We are sometimes asked, “What value do you get from visiting companies on their home turf instead of at conferences or through conference calls?” The answer is that we view the act of going to meet them very worthwhile for a number of reasons:
Seeing how the business operates provides perspective – It is one thing to read or hear about the complexity of building a product or offering a service; it is quite another to actually see it in person. Seeing operations firsthand often provides a far better appreciation of the competitive advantages a business enjoys (or does not). After touring some of the most complex facilities across sectors like automotive, general industrial and aerospace, one gets a better understanding of what makes these businesses tick as well as their financial characteristics (operational leverage, capital intensity, working capital intensity etc.)
The nature of the conversation is different – Senior executives appreciate when you take the time to visit them in their own backyard. It shows you care enough to make the trip and many of these managers take significant pride in showing you what they have helped build. They are often far more relaxed and open to discussing their long term vision than after a long day of sitting through back-to-back meetings in a cramped hotel conference room getting grilled by hedge funds about short-term results.
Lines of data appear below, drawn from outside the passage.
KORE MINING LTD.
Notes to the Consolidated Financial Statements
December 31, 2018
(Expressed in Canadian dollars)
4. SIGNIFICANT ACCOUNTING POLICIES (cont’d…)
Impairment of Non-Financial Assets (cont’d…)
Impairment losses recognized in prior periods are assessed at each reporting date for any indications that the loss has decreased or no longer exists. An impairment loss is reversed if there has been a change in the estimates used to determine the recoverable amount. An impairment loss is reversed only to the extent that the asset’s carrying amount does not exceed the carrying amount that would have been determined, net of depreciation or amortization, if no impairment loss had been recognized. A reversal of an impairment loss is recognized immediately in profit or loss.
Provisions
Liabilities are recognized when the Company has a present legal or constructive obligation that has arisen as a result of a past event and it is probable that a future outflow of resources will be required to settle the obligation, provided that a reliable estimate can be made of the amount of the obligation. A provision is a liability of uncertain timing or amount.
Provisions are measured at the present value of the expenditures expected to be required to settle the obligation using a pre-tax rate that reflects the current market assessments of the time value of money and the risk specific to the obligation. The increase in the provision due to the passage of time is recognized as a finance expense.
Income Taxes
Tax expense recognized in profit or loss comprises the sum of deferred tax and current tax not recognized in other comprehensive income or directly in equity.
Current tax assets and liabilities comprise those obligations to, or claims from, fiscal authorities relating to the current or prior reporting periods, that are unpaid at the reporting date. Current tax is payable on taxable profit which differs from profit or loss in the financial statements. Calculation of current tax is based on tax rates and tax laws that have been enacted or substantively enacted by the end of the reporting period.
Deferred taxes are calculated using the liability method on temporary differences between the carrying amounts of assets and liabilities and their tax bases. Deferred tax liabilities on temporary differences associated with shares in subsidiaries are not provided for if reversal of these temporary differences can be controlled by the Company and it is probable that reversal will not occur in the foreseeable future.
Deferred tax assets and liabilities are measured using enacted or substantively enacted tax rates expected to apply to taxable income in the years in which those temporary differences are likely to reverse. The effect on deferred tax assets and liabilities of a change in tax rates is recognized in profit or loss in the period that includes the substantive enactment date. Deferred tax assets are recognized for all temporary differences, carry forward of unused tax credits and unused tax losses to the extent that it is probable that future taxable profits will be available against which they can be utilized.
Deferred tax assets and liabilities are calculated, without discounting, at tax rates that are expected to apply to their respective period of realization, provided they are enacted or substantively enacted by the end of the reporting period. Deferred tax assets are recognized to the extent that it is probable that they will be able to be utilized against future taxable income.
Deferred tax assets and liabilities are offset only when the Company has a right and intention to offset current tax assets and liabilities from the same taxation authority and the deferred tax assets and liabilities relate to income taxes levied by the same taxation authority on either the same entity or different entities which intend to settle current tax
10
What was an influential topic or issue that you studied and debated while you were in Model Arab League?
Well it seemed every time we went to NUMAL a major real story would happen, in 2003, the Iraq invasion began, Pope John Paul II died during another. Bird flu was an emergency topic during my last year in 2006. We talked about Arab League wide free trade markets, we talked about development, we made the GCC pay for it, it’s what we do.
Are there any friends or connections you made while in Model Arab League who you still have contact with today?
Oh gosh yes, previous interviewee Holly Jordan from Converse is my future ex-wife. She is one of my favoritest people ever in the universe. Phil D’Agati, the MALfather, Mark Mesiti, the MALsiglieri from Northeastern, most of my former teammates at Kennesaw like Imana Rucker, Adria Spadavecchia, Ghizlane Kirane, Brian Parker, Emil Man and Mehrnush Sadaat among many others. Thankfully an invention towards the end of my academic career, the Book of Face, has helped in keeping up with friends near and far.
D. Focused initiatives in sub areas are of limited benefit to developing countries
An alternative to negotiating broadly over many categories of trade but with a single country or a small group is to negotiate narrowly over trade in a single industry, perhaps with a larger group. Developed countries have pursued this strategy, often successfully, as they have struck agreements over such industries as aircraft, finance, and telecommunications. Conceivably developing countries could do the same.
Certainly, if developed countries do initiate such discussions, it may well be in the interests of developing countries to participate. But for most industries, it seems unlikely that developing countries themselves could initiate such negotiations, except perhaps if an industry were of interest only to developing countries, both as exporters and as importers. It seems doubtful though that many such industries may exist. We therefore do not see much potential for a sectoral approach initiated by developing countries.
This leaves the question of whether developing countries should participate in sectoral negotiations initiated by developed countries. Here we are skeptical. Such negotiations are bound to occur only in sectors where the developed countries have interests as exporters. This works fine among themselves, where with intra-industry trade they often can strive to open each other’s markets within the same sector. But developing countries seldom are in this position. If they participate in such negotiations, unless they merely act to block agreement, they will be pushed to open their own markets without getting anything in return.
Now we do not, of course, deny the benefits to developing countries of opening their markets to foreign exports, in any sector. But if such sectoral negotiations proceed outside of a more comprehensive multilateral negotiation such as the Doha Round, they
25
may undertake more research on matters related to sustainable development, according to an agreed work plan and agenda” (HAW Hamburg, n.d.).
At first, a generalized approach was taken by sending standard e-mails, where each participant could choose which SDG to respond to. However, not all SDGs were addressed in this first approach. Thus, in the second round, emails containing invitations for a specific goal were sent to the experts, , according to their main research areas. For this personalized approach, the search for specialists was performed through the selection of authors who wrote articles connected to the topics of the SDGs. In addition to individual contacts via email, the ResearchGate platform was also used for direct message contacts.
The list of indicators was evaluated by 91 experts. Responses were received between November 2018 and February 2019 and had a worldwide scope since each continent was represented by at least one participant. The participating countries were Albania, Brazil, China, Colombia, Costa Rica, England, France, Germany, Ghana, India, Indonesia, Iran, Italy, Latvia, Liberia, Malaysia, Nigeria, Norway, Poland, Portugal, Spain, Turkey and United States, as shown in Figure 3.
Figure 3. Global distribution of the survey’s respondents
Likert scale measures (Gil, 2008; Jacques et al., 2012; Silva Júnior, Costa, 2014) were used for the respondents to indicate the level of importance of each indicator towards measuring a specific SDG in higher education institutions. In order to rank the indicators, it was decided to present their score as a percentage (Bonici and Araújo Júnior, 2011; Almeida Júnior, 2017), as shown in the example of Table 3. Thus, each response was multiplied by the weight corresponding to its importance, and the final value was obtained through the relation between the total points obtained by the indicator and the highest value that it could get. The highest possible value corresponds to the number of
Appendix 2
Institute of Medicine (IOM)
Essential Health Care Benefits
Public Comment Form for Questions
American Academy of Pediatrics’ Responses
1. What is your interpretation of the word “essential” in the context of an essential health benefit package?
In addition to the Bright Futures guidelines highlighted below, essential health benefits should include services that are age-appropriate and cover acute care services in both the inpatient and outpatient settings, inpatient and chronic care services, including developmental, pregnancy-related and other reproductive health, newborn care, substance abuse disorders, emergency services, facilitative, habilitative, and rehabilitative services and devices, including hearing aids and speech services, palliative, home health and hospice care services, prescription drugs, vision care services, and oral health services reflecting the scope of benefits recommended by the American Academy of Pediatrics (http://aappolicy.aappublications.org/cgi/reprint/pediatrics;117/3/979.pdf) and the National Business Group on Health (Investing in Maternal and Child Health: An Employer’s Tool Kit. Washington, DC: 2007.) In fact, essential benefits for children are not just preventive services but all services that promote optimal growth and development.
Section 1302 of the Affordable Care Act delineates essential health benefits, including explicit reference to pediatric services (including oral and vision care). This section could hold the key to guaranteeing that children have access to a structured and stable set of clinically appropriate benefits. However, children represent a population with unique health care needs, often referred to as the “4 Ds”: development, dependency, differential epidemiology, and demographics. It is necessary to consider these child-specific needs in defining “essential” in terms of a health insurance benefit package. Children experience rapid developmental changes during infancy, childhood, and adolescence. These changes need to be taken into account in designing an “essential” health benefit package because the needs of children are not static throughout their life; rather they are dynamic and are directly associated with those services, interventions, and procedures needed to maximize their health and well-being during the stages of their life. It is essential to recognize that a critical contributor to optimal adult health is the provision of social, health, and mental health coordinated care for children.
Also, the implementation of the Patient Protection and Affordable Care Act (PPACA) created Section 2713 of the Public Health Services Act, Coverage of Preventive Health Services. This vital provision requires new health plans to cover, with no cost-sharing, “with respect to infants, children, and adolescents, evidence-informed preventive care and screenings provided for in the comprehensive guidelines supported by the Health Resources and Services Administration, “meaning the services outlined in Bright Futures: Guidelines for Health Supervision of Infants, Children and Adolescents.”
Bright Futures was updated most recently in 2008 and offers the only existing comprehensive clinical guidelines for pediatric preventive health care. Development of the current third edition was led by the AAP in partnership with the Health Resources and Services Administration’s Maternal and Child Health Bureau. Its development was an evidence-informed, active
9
We can give countless examples of when CEOs, CFOs and founders of businesses have walked through their stores, factories or distribution centres and proudly discussed how the business has been built and where they are planning to take it over time. A phone call, while useful, does not always have the same impact and these visits help to build relationships with management teams we wish to partner with over the long term.
Visiting headquarters gives insight into how management prioritizes shareholders – Visiting companies can often provide insight into management’s true priorities and how they think about shareholder capital – shareholders after all are the owners of the company. This recent trip provides an interesting example.
We visited two companies operating in the same city, in the same industry and both are approximately the same size. One company boasted an extraordinarily opulent campus, featuring buildings created by globally renowned architects using exotic materials from around the world. There were numerous trendy restaurants and cafés onsite and the collection of art and fresh cut flowers were really quite something. Its competitor down the road had a headquarters that looked like, well, an office building. The lobby had not been updated in decades and contained a handful of uncomfortable chairs and a television that proudly showcased its products and included the share price. We met with the CFO in a small boardroom that included a broken coffee machine that would make random loud noises, but was fully functional so they had no reason to replace it. This CFO spoke about how cash generated from the business was to be put toward developing new products that would both improve the lives of its customers and provide fair returns to shareholders.
Which management team would you rather partner with for the long term?